4. Pour rejeter le bénéfice du crédit d’impôt sollicité, l’administration s’est fondée dans sa décision du 4 juillet 2022, sur la double circonstance que la société n’exerçait pas une activité figurant sur la liste annexée à l’arrêté du 24 décembre 2015 et qu’elle n’avait pas fourni le relevé d’heures individualisé par salarié permettant le calcul de la masse salariale éligible au crédit d’impôt en application du 1° du I de l’article 244 quater O du code général des impôts.
5. Si la société soutient que ses salariés métalliers font partie de la liste des métiers d’art annexée à l’arrêté du 24 décembre 2015, elle ne soutient pas et il ne résulte pas de l’instruction qu’elle interviendrait dans le domaine de l’architecture et des jardins, seul domaine dans lequel le métier de métallier constitue un métier d’art au sens du 1° du III de l’article 244 quater O. Si la société intervient indéniablement dans le domaine du métal, il ne résulte pas de l’instruction qu’un ou plusieurs de ses salariés exerceraient l’un des métiers relatifs à ce domaine figurant sur la liste annexée à l’arrêté susvisé. En outre, ni le métier de chaudronnier, ni celui de soudeur, ni encore celui de tourneur-fraiseur, qu’elle a mentionné à l’appui de ses demandes, ne figurent sur ladite liste.
6. Ainsi, l’administration pouvait, pour ce seul motif, refuser le bénéfice du crédit d’impôt en faveur des métiers d’art dont la SAS CIMS de la Bièvre s’était prévalue. Il s’ensuit que cette dernière ne peut dès lors utilement soutenir qu’elle remplirait les conditions fixées par le 1° du I de l’article 244 quater O ou que les documents qu’elle a adressés à l’appui de ses réclamations permettaient le calcul de la masse salariale éligible au crédit d’impôt
7. Il résulte de tout ce qui précède que la requête de la SAS CIMS de la Bièvre doit être rejetée.
D E C I D E :
Article 1er : La requête de la SAS CIMS de la Bièvre est rejetée.
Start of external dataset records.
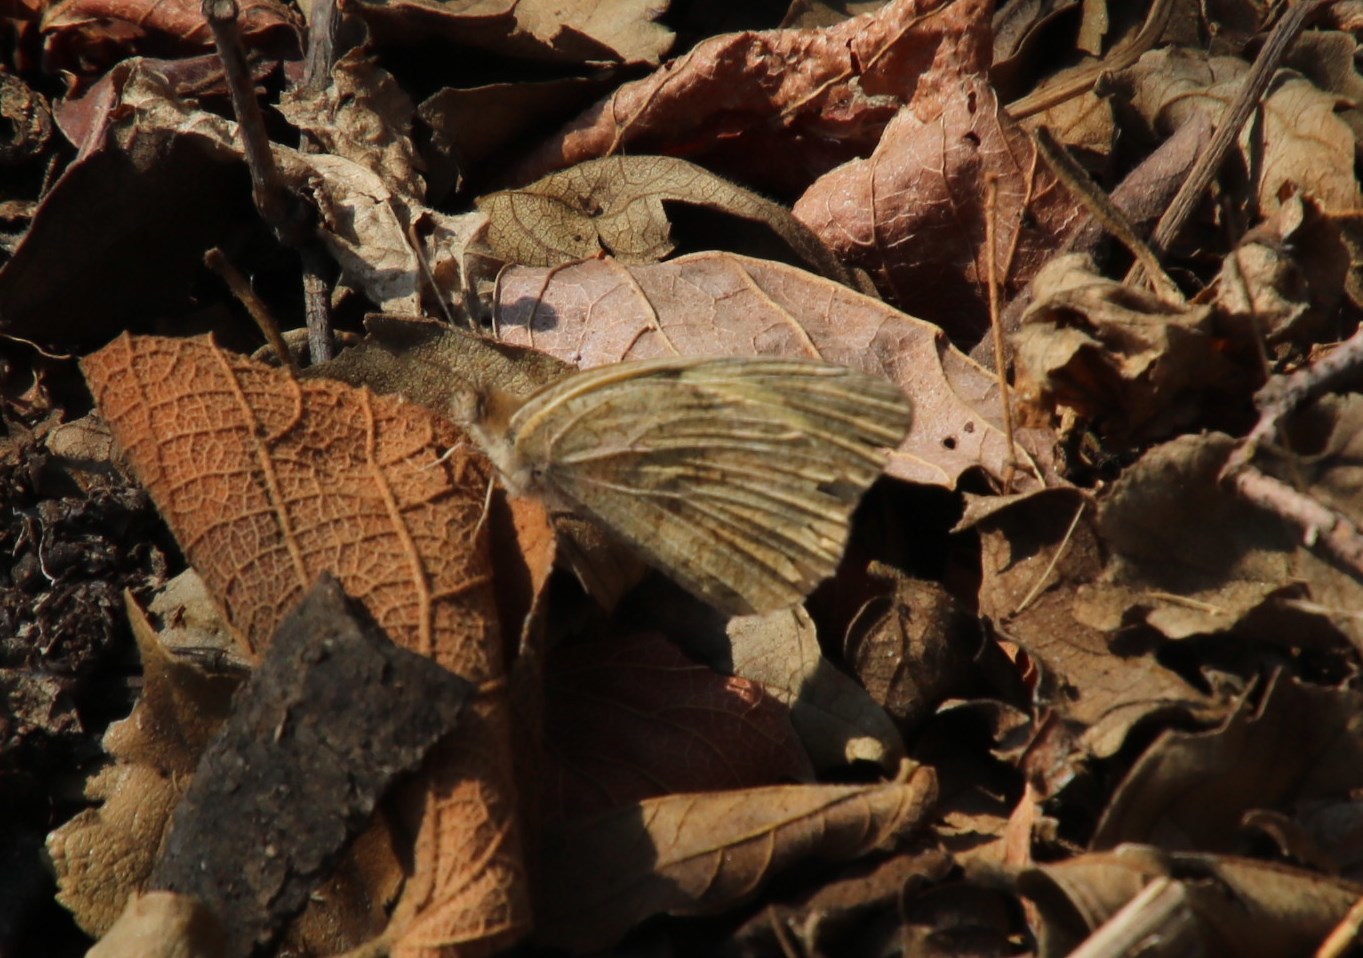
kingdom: Animalia
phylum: Arthropoda
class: Insecta
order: Lepidoptera
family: Pieridae
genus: Pinacopteryx
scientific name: Pinacopteryx eriphia
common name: Zebra white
Article 2 : Le présent jugement sera notifié à la SAS Chaudronnerie Industrielle Mécano Soudure de la Bièvre et au directeur départemental des finances publiques de l’Isère.
Délibéré après l’audience du 7 février 2025, à laquelle siégeaient :
M. L’Hôte, président,
M. Lefebvre, premier conseiller,
M. Ruocco-Nardo, premier conseiller.
Rendu public par mise à disposition au greffe le 21 mars 2025.
Le rapporteur,
G. LEFEBVRE
Le président,
V. L’HÔTE
La greffière,
L. ROUYER
La République mande et ordonne au ministre de l’économie, des finances et de la souveraineté industrielle et numérique en ce qui le concerne et à tous commissaires de justice à ce requis en ce qui concerne les voies de droit commun contre les parties privées, de pourvoir à l’exécution de la présente décision.